B(T) is the first correction to ideal-gas behavior caused by pairwise intermolecular interactions. In the virial expansion, it controls the initial curvature of Z versus density, so it strongly influences low-pressure compressibility, residual enthalpy trends, and fugacity at dilute conditions.

2) Link to measurable PVT data

When you provide T, P, and molar volume Vm, the calculator forms Z = PVm/(RT). At low density, Z ≈ 1 + B/Vm, so B ≈ (Z−1)Vm. Practically, this works best when pressures are modest and Vm is large, because measurement noise in Z is amplified when Vm is small.

3) Typical magnitude and physical meaning

For many nonpolar gases near room temperature, B often falls in the range of tens to a few hundred cm³/mol. Negative values indicate net attractive forces dominate, lowering Z below one. Positive values indicate repulsive forces dominate, raising Z above one, which is common at higher temperatures.

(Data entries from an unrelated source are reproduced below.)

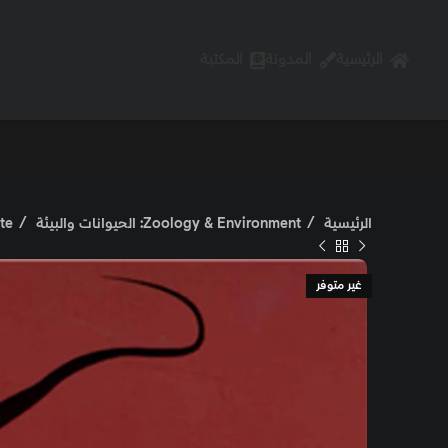
الرئيسية
المدونة
المكتبة
الرئيسية
Zoology & Environment: الحيوانات والبيئة
brate
غير متوفر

4) Boyle temperature and sign changes

The Boyle temperature is where B(T) crosses zero, making the gas nearly ideal over a wider pressure range. Below it, attractions dominate (B<0). Above it, repulsions dominate (B>0). Tracking this sign change helps validate datasets and quickly flags unit mistakes.

5) Correlation mode for quick engineering estimates

The Pitzer method uses critical properties and the acentric factor to form Tr = T/Tc and then estimates B with generalized functions B0(Tr) and B1(Tr). This approach is convenient when experimental Vm is unavailable, and it provides a consistent baseline for screening conditions.

6) Accuracy expectations and best practices

Virial-based estimates are most reliable at low pressure and away from saturation. If you are near phase boundaries or at high density, higher-order terms (C, D, …) matter and B alone is insufficient. For PVT mode, prefer multiple data points and compare B across nearby pressures.

7) Units and reporting workflow

B has units of molar volume. This calculator converts between m³/mol, L/mol, and cm³/mol, and also reports Bp = B/(RT) in 1/Pa for pressure-form virial work. Use the CSV export for lab notebooks and the PDF export for formal reports.

8) Practical interpretation in modeling

In mixture thermodynamics, second virial terms support dilute-gas mixing rules and help estimate deviations from ideality in transport and equilibrium calculations. Even when a full equation of state is used, B(T) provides a fast sanity check: the sign and scale should match your fluid family and temperature range.

1) What does a negative B(T) indicate?

Negative B(T) means attractive intermolecular forces dominate at that temperature, typically producing Z<1 at low pressure. It is common below the Boyle temperature for many gases.

2) Which method should I choose?

Use PVT mode when you have measured P, T, and Vm for the same state. Use the correlation mode when Vm is unavailable and you have Tc, Pc, and the acentric factor.

3) Why does PVT mode require low pressure?

The approximation B ≈ (Z−1)Vm comes from the low-density virial truncation. At higher density, neglected terms like C/Vm² contribute, so the inferred B becomes biased.

4) What is Bp = B/(RT) used for?

Bp is the pressure-form coefficient that appears in low-pressure expansions such as Z ≈ 1 + Bp·P. It is useful when your data are organized by pressure rather than molar volume.

5) Can I use this for liquids or near saturation?

This tool is intended for gases and dilute conditions. Near saturation or in liquids, density is high and higher-order terms dominate. Use a multi-parameter equation of state for those regimes.

6) What units are recommended for reporting?

cm³/mol is common in thermodynamics tables, while L/mol is convenient for lab work. Use m³/mol for SI consistency. The calculator lets you switch units without re-entering data.

7) Why do my results look close to zero?

At very low pressure, many gases behave nearly ideally, so Z approaches 1 and the inferred B becomes small. Also verify Vm units, temperature units, and that P and Vm refer to the same state.